AdaMerge: Salience-Aware Token Merging for Faster ViTs
A new method called AdaMerge accelerates Vision Transformers (ViTs) by adaptively merging tokens based on salience, addressing the quadratic cost of self-attention. Existing token merging (ToMe) assumes all tokens are equally important, but self-attention is non-uniform, causing information loss in high-salience tokens under aggressive compression. AdaMerge introduces two mechanisms: salience-weighted similarity, which uses column-wise feature-affinity centrality as a token-importance proxy and incorporates salience scores into bipartite matching, ensuring pivotal tokens contribute more; and adaptive merging intensity, which uses pre-computed layer-wise statistics to adjust merging rates. The framework is training-free and designed for practical deployment.
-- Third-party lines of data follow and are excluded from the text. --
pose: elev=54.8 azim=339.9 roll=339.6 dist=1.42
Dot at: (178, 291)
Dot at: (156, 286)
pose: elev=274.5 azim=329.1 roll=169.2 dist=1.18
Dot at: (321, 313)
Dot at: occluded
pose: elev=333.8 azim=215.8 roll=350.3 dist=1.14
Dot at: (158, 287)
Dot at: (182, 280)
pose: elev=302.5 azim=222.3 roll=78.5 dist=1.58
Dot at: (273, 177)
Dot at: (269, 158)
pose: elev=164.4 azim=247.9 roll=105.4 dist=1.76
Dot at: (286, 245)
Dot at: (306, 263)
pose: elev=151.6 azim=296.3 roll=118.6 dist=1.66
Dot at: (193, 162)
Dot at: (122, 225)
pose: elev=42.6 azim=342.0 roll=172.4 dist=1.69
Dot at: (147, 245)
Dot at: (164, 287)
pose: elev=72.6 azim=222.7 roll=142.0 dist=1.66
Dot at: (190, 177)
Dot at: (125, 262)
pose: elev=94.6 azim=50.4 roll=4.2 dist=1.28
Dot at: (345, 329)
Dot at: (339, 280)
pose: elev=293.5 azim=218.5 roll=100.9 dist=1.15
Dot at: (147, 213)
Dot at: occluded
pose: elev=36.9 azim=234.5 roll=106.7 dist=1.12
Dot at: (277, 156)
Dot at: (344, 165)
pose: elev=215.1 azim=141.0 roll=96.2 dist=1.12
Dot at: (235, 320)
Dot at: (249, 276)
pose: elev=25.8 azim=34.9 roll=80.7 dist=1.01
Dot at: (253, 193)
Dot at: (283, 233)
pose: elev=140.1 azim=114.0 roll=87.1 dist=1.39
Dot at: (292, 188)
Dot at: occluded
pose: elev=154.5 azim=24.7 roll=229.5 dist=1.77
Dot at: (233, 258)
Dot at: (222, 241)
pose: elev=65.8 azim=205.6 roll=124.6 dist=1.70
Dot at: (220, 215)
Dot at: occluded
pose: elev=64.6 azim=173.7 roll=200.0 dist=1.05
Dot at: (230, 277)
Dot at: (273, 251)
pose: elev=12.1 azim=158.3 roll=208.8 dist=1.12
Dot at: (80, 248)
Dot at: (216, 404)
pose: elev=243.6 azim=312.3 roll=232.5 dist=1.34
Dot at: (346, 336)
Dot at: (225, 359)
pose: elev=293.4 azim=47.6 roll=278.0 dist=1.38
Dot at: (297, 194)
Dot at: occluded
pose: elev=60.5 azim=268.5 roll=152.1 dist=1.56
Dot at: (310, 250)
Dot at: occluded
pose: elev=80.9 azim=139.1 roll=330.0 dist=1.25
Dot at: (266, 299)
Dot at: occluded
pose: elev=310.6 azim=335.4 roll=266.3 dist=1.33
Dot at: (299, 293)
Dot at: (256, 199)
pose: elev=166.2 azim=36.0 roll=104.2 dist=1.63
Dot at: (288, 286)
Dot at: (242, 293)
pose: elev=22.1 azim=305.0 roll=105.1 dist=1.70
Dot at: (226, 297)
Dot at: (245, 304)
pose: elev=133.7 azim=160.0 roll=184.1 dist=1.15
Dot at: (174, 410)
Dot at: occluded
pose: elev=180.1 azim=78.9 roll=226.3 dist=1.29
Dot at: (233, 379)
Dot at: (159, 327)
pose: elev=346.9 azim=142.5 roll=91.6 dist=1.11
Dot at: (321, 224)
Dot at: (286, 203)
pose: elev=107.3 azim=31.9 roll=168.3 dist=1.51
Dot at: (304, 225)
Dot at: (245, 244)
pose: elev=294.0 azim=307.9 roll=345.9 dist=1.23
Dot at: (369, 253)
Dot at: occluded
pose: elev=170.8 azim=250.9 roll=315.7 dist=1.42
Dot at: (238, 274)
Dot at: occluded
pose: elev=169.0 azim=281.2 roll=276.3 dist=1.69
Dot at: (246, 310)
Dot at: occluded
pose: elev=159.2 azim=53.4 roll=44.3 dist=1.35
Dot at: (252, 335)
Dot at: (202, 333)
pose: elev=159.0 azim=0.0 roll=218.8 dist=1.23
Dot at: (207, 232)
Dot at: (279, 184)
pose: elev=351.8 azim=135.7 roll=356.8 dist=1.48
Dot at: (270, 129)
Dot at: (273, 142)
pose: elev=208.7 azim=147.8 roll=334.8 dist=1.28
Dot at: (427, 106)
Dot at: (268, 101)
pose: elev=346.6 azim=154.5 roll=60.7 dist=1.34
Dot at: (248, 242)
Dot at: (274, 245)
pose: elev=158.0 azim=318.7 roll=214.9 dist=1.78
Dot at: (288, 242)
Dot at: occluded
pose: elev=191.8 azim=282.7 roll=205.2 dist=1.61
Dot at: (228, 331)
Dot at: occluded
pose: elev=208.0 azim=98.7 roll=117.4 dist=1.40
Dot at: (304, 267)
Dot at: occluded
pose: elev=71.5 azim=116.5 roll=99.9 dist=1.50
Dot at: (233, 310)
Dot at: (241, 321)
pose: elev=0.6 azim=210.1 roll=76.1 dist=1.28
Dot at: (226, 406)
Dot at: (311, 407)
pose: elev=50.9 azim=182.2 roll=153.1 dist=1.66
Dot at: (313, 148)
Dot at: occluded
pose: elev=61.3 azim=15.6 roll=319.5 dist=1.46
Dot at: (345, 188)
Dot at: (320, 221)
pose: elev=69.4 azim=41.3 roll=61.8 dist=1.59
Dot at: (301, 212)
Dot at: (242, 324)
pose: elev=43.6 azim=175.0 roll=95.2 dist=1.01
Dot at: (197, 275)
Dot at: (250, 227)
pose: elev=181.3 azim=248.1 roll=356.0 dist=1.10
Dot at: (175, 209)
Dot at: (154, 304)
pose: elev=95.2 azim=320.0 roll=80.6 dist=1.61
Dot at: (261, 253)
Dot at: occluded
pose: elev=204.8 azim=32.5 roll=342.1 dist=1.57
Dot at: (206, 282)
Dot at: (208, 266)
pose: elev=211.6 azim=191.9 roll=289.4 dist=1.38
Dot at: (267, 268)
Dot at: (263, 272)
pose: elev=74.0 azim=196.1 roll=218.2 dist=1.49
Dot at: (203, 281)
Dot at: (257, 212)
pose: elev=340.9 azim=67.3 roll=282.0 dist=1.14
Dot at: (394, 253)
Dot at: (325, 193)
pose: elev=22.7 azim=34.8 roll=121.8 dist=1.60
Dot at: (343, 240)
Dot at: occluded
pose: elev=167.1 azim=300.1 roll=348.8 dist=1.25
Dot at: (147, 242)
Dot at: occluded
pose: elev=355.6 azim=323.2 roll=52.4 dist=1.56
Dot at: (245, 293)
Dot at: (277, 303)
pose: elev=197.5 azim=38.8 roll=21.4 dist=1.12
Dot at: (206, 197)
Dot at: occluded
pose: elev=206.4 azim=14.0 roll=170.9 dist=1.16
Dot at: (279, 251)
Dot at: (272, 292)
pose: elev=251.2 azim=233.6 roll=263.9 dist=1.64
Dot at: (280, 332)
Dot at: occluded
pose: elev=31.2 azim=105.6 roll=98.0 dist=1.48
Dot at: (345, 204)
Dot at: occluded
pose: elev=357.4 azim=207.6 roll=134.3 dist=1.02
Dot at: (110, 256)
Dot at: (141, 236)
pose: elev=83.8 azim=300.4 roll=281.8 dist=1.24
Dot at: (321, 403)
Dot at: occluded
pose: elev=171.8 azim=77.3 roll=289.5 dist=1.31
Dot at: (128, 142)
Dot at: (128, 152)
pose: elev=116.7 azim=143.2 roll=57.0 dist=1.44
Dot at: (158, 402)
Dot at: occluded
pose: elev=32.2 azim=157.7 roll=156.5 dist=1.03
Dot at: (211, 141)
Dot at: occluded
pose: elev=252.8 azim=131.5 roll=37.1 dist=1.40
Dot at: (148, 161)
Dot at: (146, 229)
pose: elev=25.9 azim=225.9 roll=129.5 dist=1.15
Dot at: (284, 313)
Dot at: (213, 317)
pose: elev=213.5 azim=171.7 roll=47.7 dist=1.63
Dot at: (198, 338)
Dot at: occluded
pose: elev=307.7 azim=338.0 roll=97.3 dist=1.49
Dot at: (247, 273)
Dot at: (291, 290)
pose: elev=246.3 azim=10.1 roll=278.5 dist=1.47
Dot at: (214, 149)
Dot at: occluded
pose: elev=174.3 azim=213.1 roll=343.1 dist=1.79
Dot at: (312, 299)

The paper is available on arXiv under ID 2605.27465.
Key facts
- AdaMerge is a token-merging framework for Vision Transformers.
- It addresses the quadratic cost of self-attention.
- Existing token merging (ToMe) assumes token equality.
- Self-attention is non-uniform, causing information loss in high-salience tokens.
- Salience-weighted similarity uses column-wise feature-affinity centrality.
- Adaptive merging intensity uses pre-computed layer-wise statistics.
- AdaMerge is training-free.
- Paper ID: arXiv:2605.27465.
Entities
Institutions
- arXiv